Gregory Devereaux, A Shared Vision
San Bernardino County’s diverse communities now all share a common vision of where they want to go. County CEO Gregory Devereaux talked about how to change the metric and engage divergent community interests to work together as part of the continuing Randall Lewis Seminar Series presented by the UC Riverside School of Public Policy’s Center for Sustainable Suburban Development
California CEO, It was easy to see why San Bernardino County was mired in dysfunction five years ago when Gregory Devereaux started his tenure as the county’s chief executive officer. The county was missing a vision. It didn’t have clear goals and objectives.
“It’s real hard to get someplace if you don’t know where you want to go,” he said.

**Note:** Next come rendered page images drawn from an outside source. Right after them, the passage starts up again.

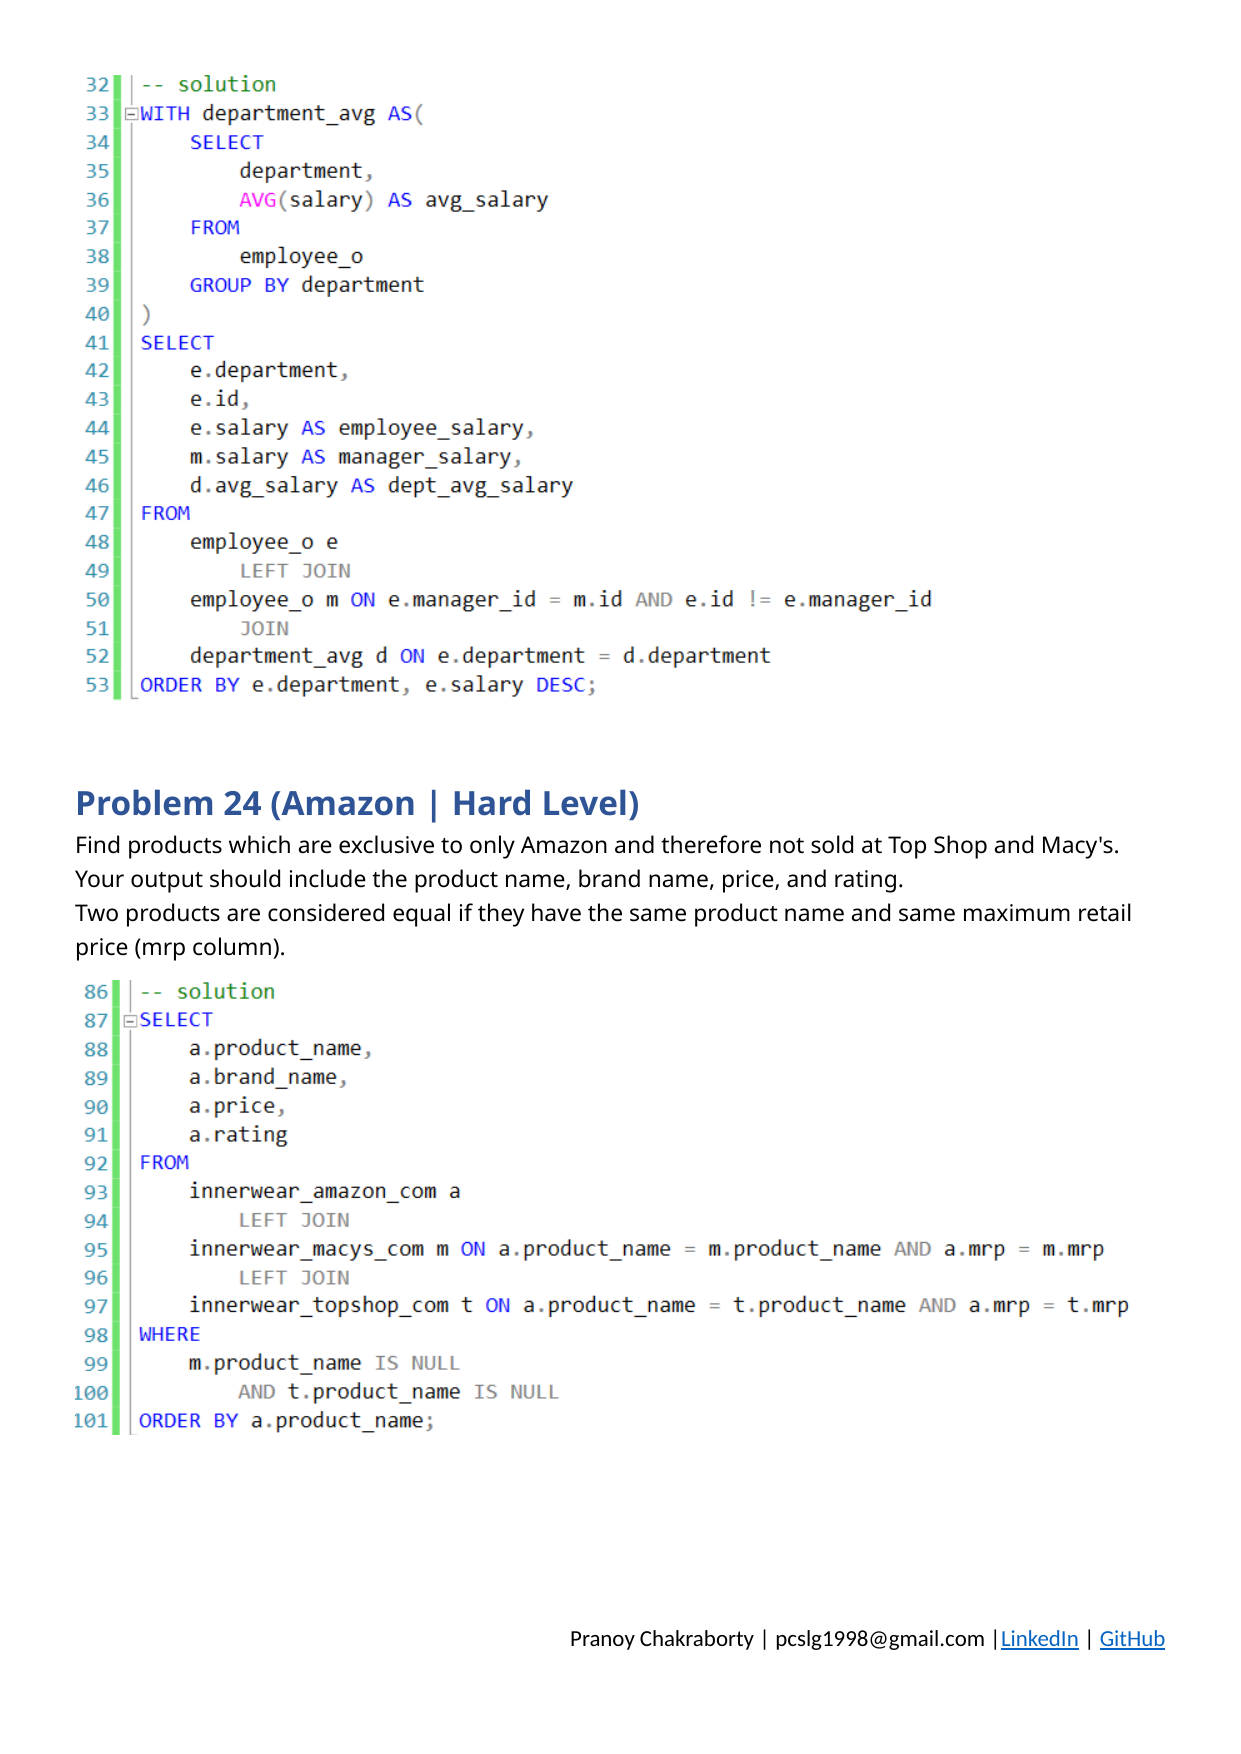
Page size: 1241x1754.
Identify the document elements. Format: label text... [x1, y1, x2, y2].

text Find products which are exclusive to only Amazon and therefore not sold at Top Shop and Macy's. Your output should include the product name, brand name, price, and rating. Two products are considered equal if they have the same product name and same maximum retail price (mrp column). [75, 829, 1165, 962]
picture [75, 980, 1153, 1435]
subtitle Problem 24 (Amazon | Hard Level) [75, 780, 1165, 826]
picture [75, 75, 1029, 703]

Devereaux talked about how to change the parochial metric and engage divergent community interests to work together as part of the continuing Randall Lewis Seminar Series presented by the UC Riverside School of Public Policy’s Center for Sustainable Suburban Development.
He explained to Ron Loveridge, the director of the CSSD and former Riverside Mayor, the county needed to go through a process to learn the future wanted by San Bernardino residents, businesses and stakeholders. There was no plan that dealt with the entirety of the county.

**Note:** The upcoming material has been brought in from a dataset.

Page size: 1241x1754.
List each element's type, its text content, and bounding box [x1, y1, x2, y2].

“You can’t tell anyone what their vision is. You have to go out and you have to engage the community to find out what their vision is,” Devereaux said. “That’s the only way you will get true buy-in and it really will be a shared vision.”
He enlisted the help of the San Bernardino Associated Governments (SANBAG) to hold more than two dozen community meetings across what is the largest geographic county in the U.S., and arguably — among the most diverse.
More meetings were held with groups of local experts or stakeholders on topics such as housing, transportation, education, and health care.
Another 6,000 residents also responded to an online vision survey.
“We heard a lot of things that ended up in the vision. There were some common themes. The people of the county, despite a lot of the challenges, felt a real sense of community in their community,” Devereaux said. “All of those people, almost to a person, remarked on valuing the diversity in their community.”
The effort culminated in a five sentence vision statement. Each sentence starts with, “We envision…”
The result, he said, has been transformative. The shared vision statement has not only been adopted by virtually all of the county’s 24 cities, but also by school boards, special districts and some nonprofits. It has helped them prioritize resources and investments for the good of the community as a whole.
“The people in businesses and nonprofits and labor organizations across the county are involved in working together and collaborating at levels that many people said are historic. It’s because we’ve decided on what we should be working on together.”
At the county government level, he said, the vision has helped to break down the parochial silos of supervisorial districts and separately elected constitutional offices.
Now, eight groups have been formed to help fulfill each element of the shared vision statement.
As a result, they’ve learned all the elements are not only interrelated, but they are interdependent.
“Any time you can get policy makers and program providers to have serious discussions about what they’re trying to do, then it changes what they do and how they do it,” Devereaux said.